We are not going to hold our collective breaths waiting for the legacy media to point out the lessons that we can learn from the incident at the Greenwood Park Mall. Instead, we will take a moment here to discuss the Lessons Learned that might seem obvious, and also that which is not so obvious.
The communist left will not admit it but, an armed Good Samaritan in Indiana saved countless lives by being armed in public. A good guy with a gun stopped a bad guy with a gun in seconds, not minutes or hours as we saw in Uvalde, Texas, but seconds.
Lesson #1 – Killer Stopped in 15 Seconds
The first of these Lessons Learned. The hero of the Greenwood Park Mall attack is a young man named Eli Dicken. When Eli realized what was happening, he reacted, and 15 seconds after the killer opened fire on innocent shoppers that scumbag was neutralized on the floor and then assumed room temperature.
For years, people have been saying that when seconds count, the police are minutes away. In Uvalde, Texas, they are an hour or so away. For quite some time we have been stating that only those present when an attack begins will have any hope of affecting the outcome.
We discussed this at length after four jihadis entered the Westgate Mall in Nairobi, Kenya and set to murdering scores of innocents.

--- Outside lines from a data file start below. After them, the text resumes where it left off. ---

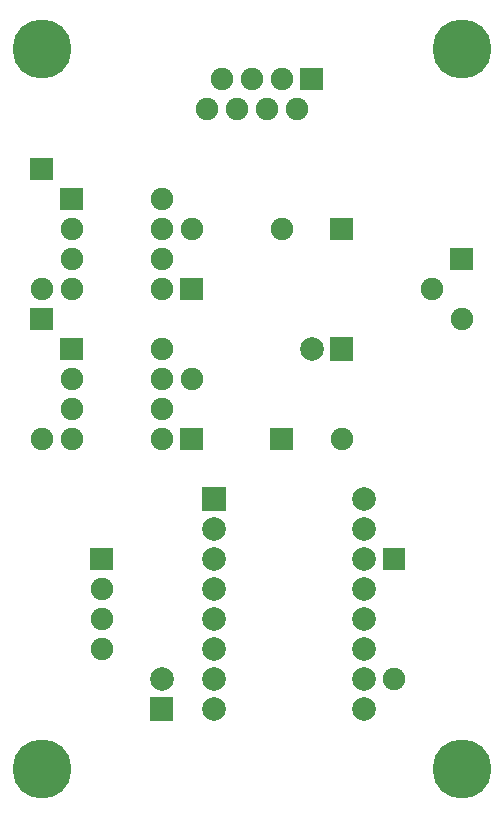
<source format=gbr>
G04 start of page 2 for group 0 idx 0 *
G04 Title: driver, top *
G04 Creator: pcb 20140316 *
G04 CreationDate: Sat 06 Feb 2016 05:28:38 PM GMT UTC *
G04 For: rxdtxd *
G04 Format: Gerber/RS-274X *
G04 PCB-Dimensions (mil): 1800.00 3000.00 *
G04 PCB-Coordinate-Origin: lower left *
%MOIN*%
%FSLAX25Y25*%
%LNTOP*%
%ADD18C,0.0630*%
%ADD17C,0.0394*%
%ADD16C,0.0315*%
%ADD15C,0.1181*%
%ADD14C,0.1969*%
%ADD13C,0.0787*%
%ADD12C,0.0750*%
%ADD11C,0.0001*%
G54D11*G36*
X116250Y203750D02*Y196250D01*
X123750D01*
Y203750D01*
X116250D01*
G37*
G54D12*X100000Y200000D03*
G54D11*G36*
X96250Y133750D02*Y126250D01*
X103750D01*
Y133750D01*
X96250D01*
G37*
G54D12*X120000Y130000D03*
G54D13*X110000Y160000D03*
G54D11*G36*
X116063Y163937D02*Y156063D01*
X123937D01*
Y163937D01*
X116063D01*
G37*
G36*
X156250Y193750D02*Y186250D01*
X163750D01*
Y193750D01*
X156250D01*
G37*
G54D12*X150000Y180000D03*
X160000Y170000D03*
G54D13*X127500Y40000D03*
Y50000D03*
G54D12*X137500D03*
G54D13*X127500Y60000D03*
Y70000D03*
Y80000D03*
Y90000D03*
Y100000D03*
Y110000D03*
G54D11*G36*
X133750Y93750D02*Y86250D01*
X141250D01*
Y93750D01*
X133750D01*
G37*
G54D12*X95000Y240000D03*
X90000Y250000D03*
X85000Y240000D03*
X80000Y250000D03*
G54D11*G36*
X106250Y253750D02*Y246250D01*
X113750D01*
Y253750D01*
X106250D01*
G37*
G54D12*X105000Y240000D03*
X100000Y250000D03*
X75000Y240000D03*
X70000Y200000D03*
G54D11*G36*
X26250Y213750D02*Y206250D01*
X33750D01*
Y213750D01*
X26250D01*
G37*
G54D12*X30000Y200000D03*
Y190000D03*
X60000Y200000D03*
Y210000D03*
G54D11*G36*
X16250Y223750D02*Y216250D01*
X23750D01*
Y223750D01*
X16250D01*
G37*
G36*
X66250Y183750D02*Y176250D01*
X73750D01*
Y183750D01*
X66250D01*
G37*
G54D12*X60000Y180000D03*
Y190000D03*
X30000Y180000D03*
G54D11*G36*
X26250Y163750D02*Y156250D01*
X33750D01*
Y163750D01*
X26250D01*
G37*
G54D12*X30000Y150000D03*
Y140000D03*
Y130000D03*
G54D11*G36*
X16250Y173750D02*Y166250D01*
X23750D01*
Y173750D01*
X16250D01*
G37*
G54D12*X20000Y180000D03*
X60000Y130000D03*
Y140000D03*
Y150000D03*
Y160000D03*
X70000Y150000D03*
X20000Y130000D03*
G54D11*G36*
X66250Y133750D02*Y126250D01*
X73750D01*
Y133750D01*
X66250D01*
G37*
G36*
X73563Y113937D02*Y106063D01*
X81437D01*
Y113937D01*
X73563D01*
G37*
G36*
X36250Y93750D02*Y86250D01*
X43750D01*
Y93750D01*
X36250D01*
G37*
G54D12*X40000Y80000D03*
Y70000D03*
Y60000D03*
G54D13*X77500Y100000D03*
Y90000D03*
Y80000D03*
Y70000D03*
Y60000D03*
Y50000D03*
Y40000D03*
G54D11*G36*
X56063Y43937D02*Y36063D01*
X63937D01*
Y43937D01*
X56063D01*
G37*
G54D13*X60000Y50000D03*
G54D14*X160000Y260000D03*
X20000D03*
Y20000D03*
X160000D03*
G54D15*G54D16*G54D17*G54D16*G54D18*G54D16*M02*

</source>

The police and military officers stood in the parking lot arguing over jurisdiction while people inside bled to death.
In Uvalde, Texas, traitorous and cowardly police officers held back for at least 77 minutes. 376 law enforcement officers descended upon the elementary school in Texas and they could not do what one 22 year old with a handgun did.
It you are ever caught in a domestic or foreign inspired terrorist attack, only you and those with you will have any hope of affecting the outcome. The police will stage outside and argue about what to do while you and others are slaughtered.
Seconds count and the cops are minutes or an hour away. Carry your gun. No one is coming, expect to self rescue.
Lesson #2 – The Noise Stopped, but the Fight is Not Over.
I was present when Jay Gibson stated to a class at Tactical Response, “Just because the noise has stopped doesn’t mean the fight is over. There is still more to do.” That is sound advice.
Three people died in the Greenwood Park Mall and two were injured. Could any of the dead have been saved by the immediate application of traumatic medicine? We will likely never know. How many of the 21 dead in the Robb Elementary school laid on the floor and bled to death because the police were afraid to confront the shooter? We know at least one woman, a teacher, called her husband after she had been shot. She bled to death on the floor while police cowered outside. If she was able to make a phone call, she could have been saved by rapid trauma care if she could have gotten it.
Going back to the Westgate Mall terror attack, one survivor described holding his wife’s hand as they hid from the jihadis. The wife had been injured in the initial attack and she bled to death as her husband watched helplessly.
Just as with lesson #1; carry your gun, no one is going to arrive in time to stop the killer. Similar thinking applies here. Only the people on the scene will be able to save the lives of traumatically injured victims. Get training and carry medical gear. A big med bag inside of your truck 100 yards away does you know good when people are bleeding to death at your feet.
We recommend the Pocket Life Saver. That kit has everything you need to address a life-threatening injury but it is compact enough to carry in a purse, waist pack or a big pocket. We teach a course called Beyond the BandAid, a traumatic medical course for citizens.
Lesson #3 – Will is More Important than Skill
The final lesson is as important as all of the others. It does not matter how much gear you possess or how much state-sponsors training you have undergone, the WILL to do the right thing is far more important than skill or gear.
Juxtapose the attackers in Uvalde, Texas and Greenwood, Indiana, their M.O. was nearly identical. They targeted innocent people in what were supposed to be “Gun Free Zones”. The elementary school was a Gun Free Zone. The official policy of the mall was “No Guns Allowed”. Thankfully, a 22 year old young man ignored that policy. Had he not, we would have witnessed a replay where disarmed citizens were murdered indiscriminately while the police stand in the parking lot trying and figure out what to do.
A citizen with no police or military training armed with a single handgun did something that dozens of trained police officers who were holding rifles and wearing body armor failed to do. Eli Dicken had the WILL to do what needed to be done and he saved scores of innocent lives. The Uvalde PD did not have the will to do what needed to be done and 21 innocent people bled to death as a result.
Consolidation – Lessons Learned
Bad people who want to do bad things will always get weapons and find a way to commit evil. Look at what happened in the Gun Free Zone that is the entire country of Japan.
It is not cliche to say that “No One is Coming, Expect to Self Rescue”. Sure, agents of the state will arrive eventually. They will stand around in their cool guy, tax-payer funded gear and have their pictures taken. However, they will not arrive in time to stop the slaughter. They will not arrive in time to stop the severely injured from bleeding to death.
- Lesson #1 Carry Your Gun, Everywhere. Stop making excuses to not carry.
- Lesson #2 Carry traumatic medical gear, everywhere. The life you save might be your own or someone that you love.
- Lesson #3 Get training and instill the will to do what is right.